O chamado valerioduto alimentava, fundamentalmente, o caixa três. O grosso dos recursos que trafegaram por esse duto foi mobilizado em 2003, depois do período de campanha, já com Lula no governo. A desculpa dos empréstimos bancários de um abnegado Valério é tão ridícula quanto a das hipotéticas operações colloridas no Uruguai.
O "mensalão" não tem necessariamente a ver com caixa dois. Mensalão faz parte do caixa três. Mas caixa três também não é sinônimo de mensalão, pois não é um fundo constituído apenas para dar mesadas a parlamentares.
O caixa dois praticado pelo PT está provado, porque houve confissão do tesoureiro do partido e, inclusive pasmem! do presidente da República. Mas o caixa três praticado pelo PT no governo também está provado na medida em que o dinheiro do valerioduto foi usado, como noticiou a imprensa, fora de períodos e objetivos eleitorais, até para pagar advogados para limpar a imagem do PT em Santo André. Ou seja, está provado que havia um caixa três para pagar tudo o que fosse necessário para garantir a hegemonia do governo do PT e não apenas no parlamento, de vez que inclusive o Fórum Social Mundial recebeu recursos das contas valerianas.

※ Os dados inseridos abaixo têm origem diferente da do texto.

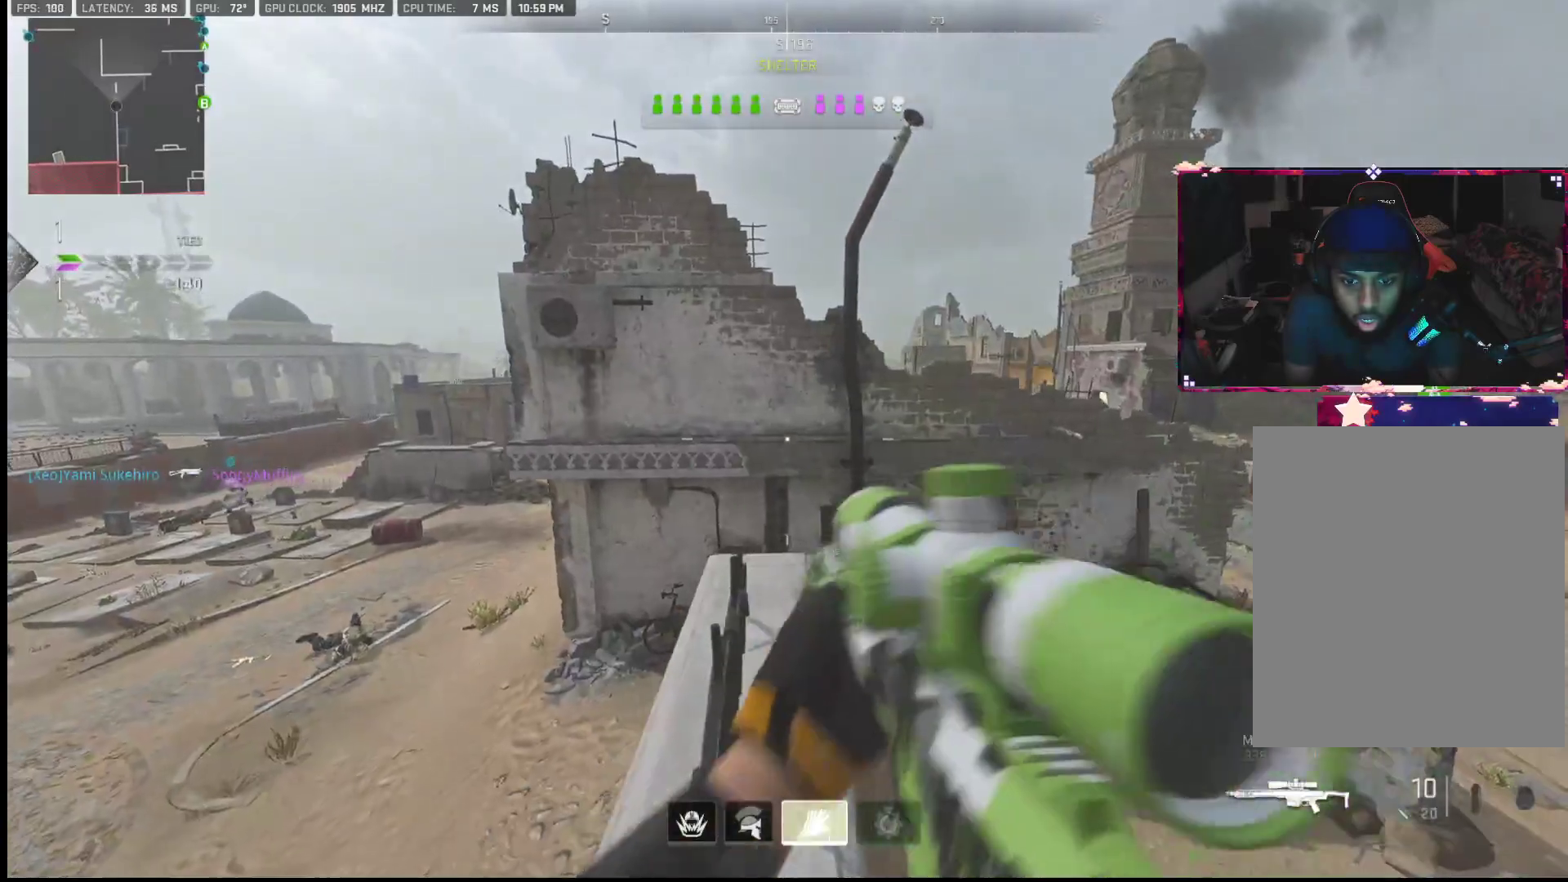
{"buttons": [], "left_stick": "up-left", "right_stick": "center", "events": [[33, "left_stick", "up"], [367, "left_stick", "up-left"], [433, "right_stick", "right"], [500, "right_stick", "center"]]}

Agora vêm Lula e o PT dizerem que o caixa três é o mesmo caixa dois. Pode até ser. Mas, se for, é ainda mais grave. Significa, ao contrário do que inventaram para nos enganar, não que só houvesse caixa dois e, sim, que só havia caixa três e que o dinheiro criminoso para financiar ou pagar dívidas de campanhas foi um desvio interno de recursos do caixa três. Nesse caso, a dose de dolo seria maior. Antes mesmo de ganhar as eleições, o PT já imaginava montar um fundo ilegal para falsificar a democracia, comprando com dinheiro vivo apoios para fazer maiorias em todas as instituições nos parlamentos, nas organizações da sociedade civil etc. visando controlá-las por meios ilícitos.
Caixa dois é um problema. Mas o problema maior é o caixa três. Enquanto o caixa dois é como um tiro de pistola na democracia, o caixa três transforma o regime democrático em alvo de uma saraivada de obuzes de grosso calibre.
Lula pode dizer que não é responsável pelo caixa dois, embora dele tenha se beneficiado, como já ficou evidente no depoimento de Duda (e isso passou batido diante dos olhos de nossa anêmica oposição). Mas, se é responsável pelo caixa três, então não poderia continuar, nem mais um dia sequer, na chefia do governo e do Estado.
Para continuar no governo com legitimidade, Lula tem de dizer à nação se quem o traiu, para além de fazer caixa dois, fez também caixa três (ou se só fez caixa três, o que é ainda mais grave). Enquanto não diz e não toma providências para processar tais antidemocráticos meliantes abrigados em seu governo ou em seu partido, está incorrendo em crime de responsabilidade.
Antes de decidirem sustentar Lula até o fim de seu mandato, as oposições deveriam verificar não apenas se será usado novamente o caixa dois em 2006, mas se nesses doze meses que nos separam do pleito continuará também sendo usado o caixa três.

Augusto de Franco, 55, é analista político do site e-Agora ( www.e-agora.org.br) e autor de, entre outros livros, "Capital Social". Foi membro do comitê executivo do Conselho da Comunidade Solidária no governo FHC (1995-2002).